The OP did not come here for advice on how to lose weight, nor for a lecture on why she should lose weight. The OP’s weight is not the frickin issue here.
The issue is her bf constantly harping on her weight after she asked him to stop. He knows it causes her pain, yet he persists. He belittles her with his snark about first world problem.
THAT’S what’s going on here.
Post # 80
Beth7210 : I’m so sorry that happened to you, and congratulations on getting out!! Just a question – what is the second picture? I can’t figure out what I’m looking at. Is it your torso?
Post # 81
ttw16 : yeh left side is my ribs, right side is my hip bone, sorry I cropped it for modesty and privacy xx
Post # 82
Beth7210 : oh okay I got it. Congratulations again on being strong enough to get out of that situation!! So glad you’re doing better now.
Post # 83
sassy411 : I usually agree with you on many of these posts but on this one I have to disagree.

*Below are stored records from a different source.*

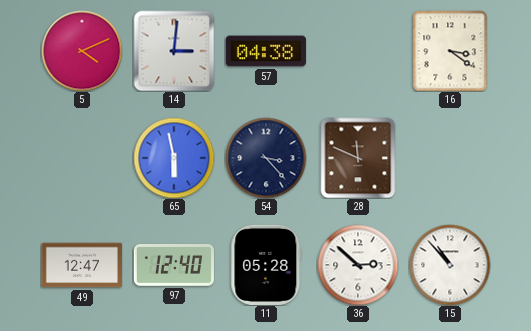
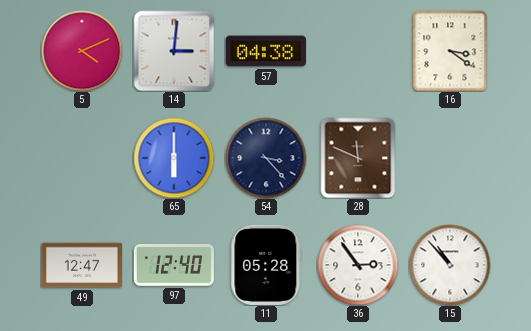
65: 5:58 -> 6:00
36: 2:52 -> 2:54
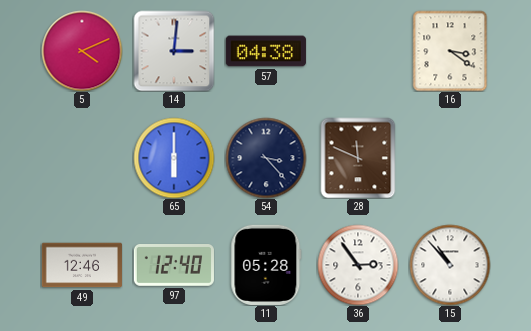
49: 12:47 -> 12:46
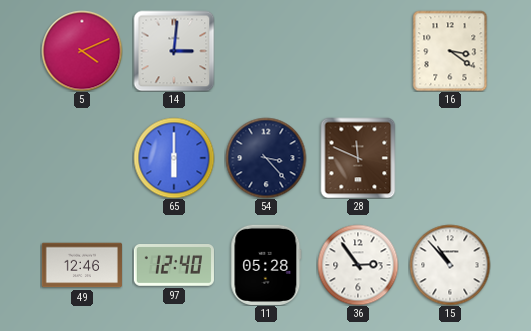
57: 04:38 -> none
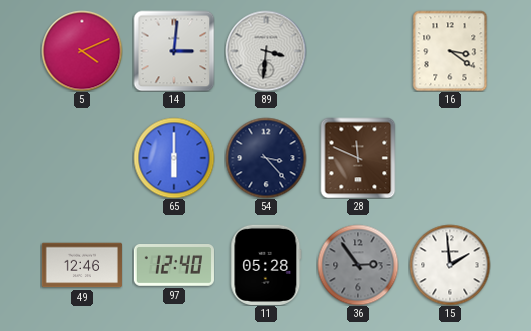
89: none -> 3:31
36 dial: white -> grey
15: 10:53 -> 1:59
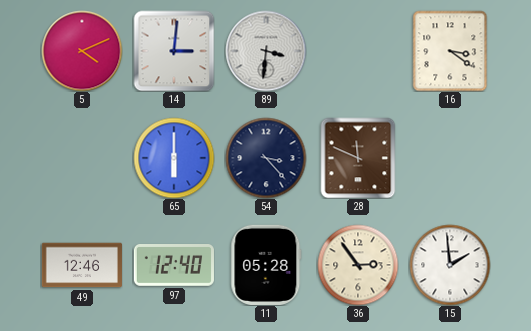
36 dial: grey -> cream
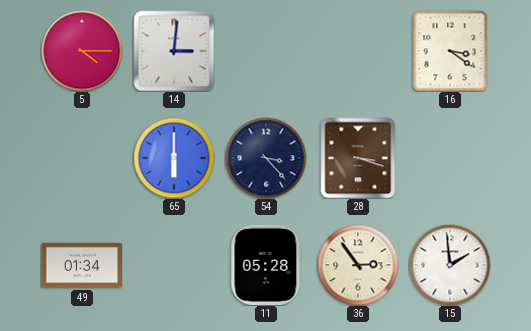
5: 4:11 -> 4:15
89: 3:31 -> none
28: 11:49 -> 3:18
49: 12:46 -> 01:34
97: 12:40 -> none
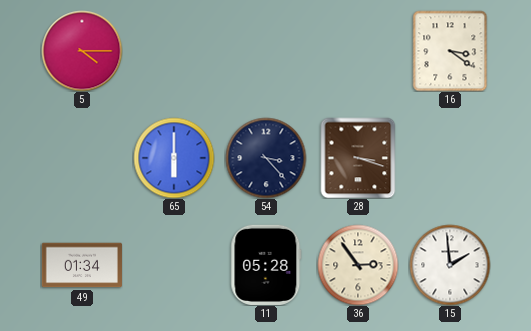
14: 3:01 -> none
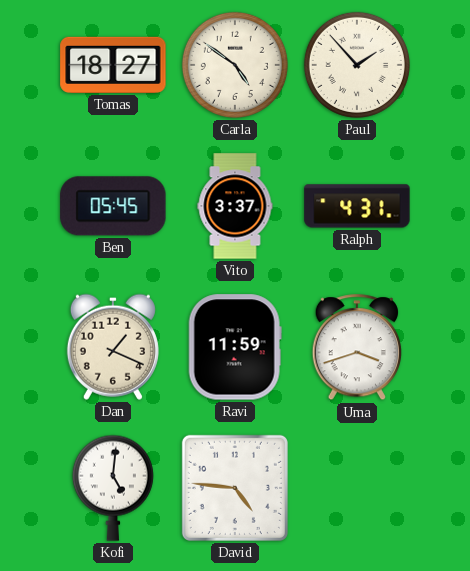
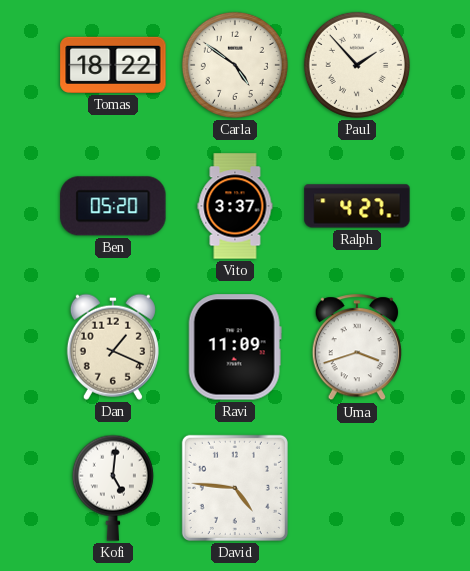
Tomas: 18:27 -> 18:22
Ben: 05:45 -> 05:20
Ralph: 4:31 -> 4:27
Ravi: 11:59 -> 11:09
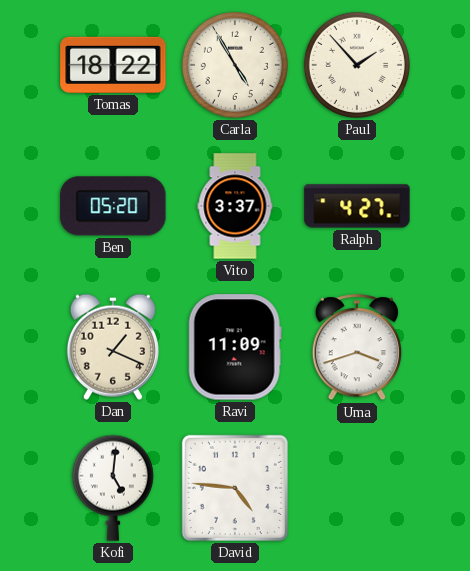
Carla: 4:51 -> 4:55
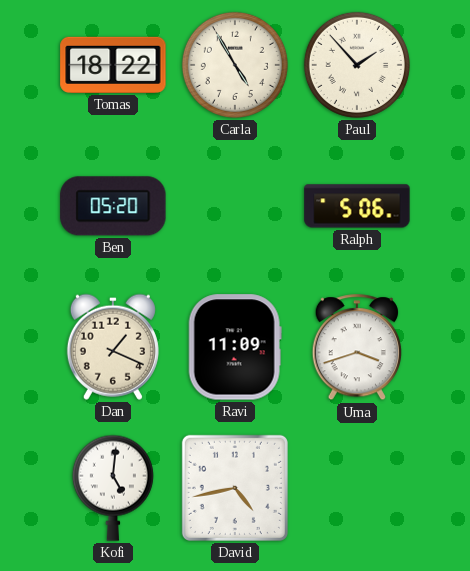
Vito: 3:37 -> none
Ralph: 4:27 -> 5:06
David: 4:46 -> 4:43
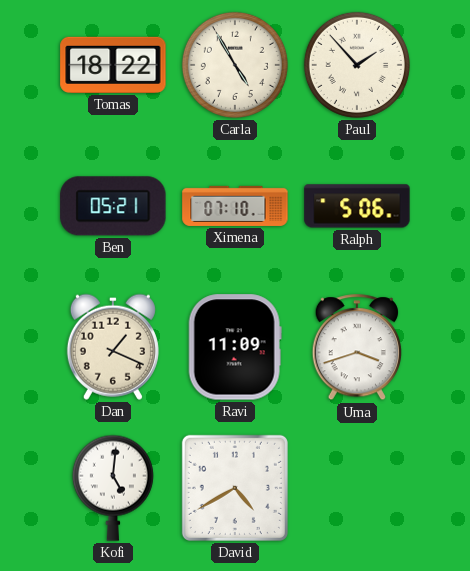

The OP wasn’t specific on how her boyfriend was “constantly” harping on her about her weight. She only said he would ask how she was doing. To me, that doesn’t constitute “constant” anything. As I mentioned in my post, if I told my boyfriend I was starting a new diet or a lifestyle change (ie, giving up soda), he’s going to ask how I’m doing. If my best friend was starting, say, keto, I would ask how she’s doing. I think that’s part of normal conversation.
The OP’s boyfriend said he’s still attracted to her, so I’m assuming she must have asked him at some point. She didn’t say anything about them being less intimate or him dropping subtle hints that he’s lying about being attractive to her.
Weight is obviously a very hard topic for the OP to discuss. If she hasn’t already, maybe she needs to sit down with her boyfriend and explain just how hard this is for her to deal with. He may not realize that he’s doing anything “wrong”. If this talk has taken place, and he’s still badgering her, then that’s a different story.
Post # 84
Read the OP’s first post. She specifically states that her bf constantly (her italics) brings up her weight. She has asked him repeatedly to stop and he does not. She wants him to ‘get off her back’.
His constant harping makes her feel inadequate.
I fail to see how any of this is, oh he’s a man, he doesn’t know any better (a sexist comment, btw), or he’s trying to be “helpful”.
Post # 85
redmango : sassy411 : I saw this as there being two separate issues: The OP’s struggle with an ED and now a desire to be at a healthy weight through diet/exercise, and separately, her boyfriend’s inability to understand what she’s going through.
I think PPs have been trying to offer encouragement how they can and on the part of the issue they’re most easily able to relate to/give advice on. Nothing wrong with that.